Hannover Perfektes Timing: Igor Levit spielt Bachs Klavier-Partiten

Hannover · Die Zeiten, in denen man bei jedem Musiker, der Werke von Johann Sebastian Bach spielte, automatisch den großen Glenn Gould in den imaginären Zeugenstand rief, sind gottlob vorbei.

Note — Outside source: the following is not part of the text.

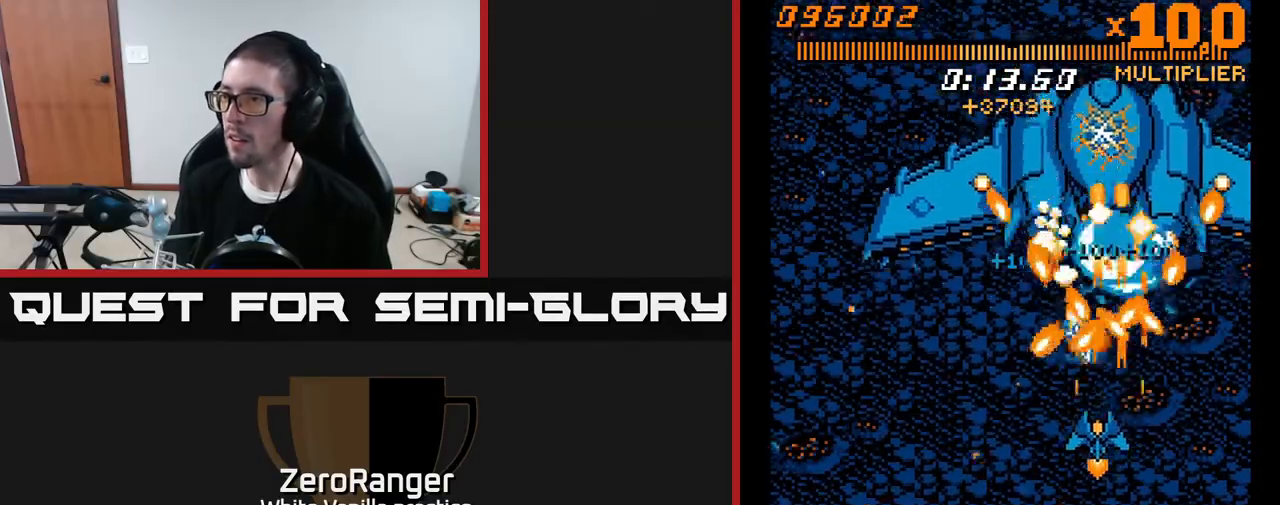
{"buttons": ["A", "DPAD_DOWN"], "right_stick": "center", "events": [[117, "DPAD_LEFT", "up"], [150, "DPAD_RIGHT", "down"], [233, "DPAD_RIGHT", "up"]]}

Gould ist zwar immer noch das Maß vieler Dinge, aber es gibt noch andere Pianisten, die etwa in der Welt der sechs großen Bachschen Klavier-Partiten traumwandlerisch sichere und einfallsreiche Gestalter sind.

Murray Perahia oder András Schiff wären da unter den Meistern von heute zu nennen. Jetzt reiht sich Igor Levit ein, dessen Karriereweg zu den ganz Großen man derzeit beinahe atemlos begleitet. Der 1987 im russischen Nischni Nowgorod geborene Künstler spielt diese sechs Meisterwerke mit einer Intelligenz, die etwas Spektakuläres besitzt.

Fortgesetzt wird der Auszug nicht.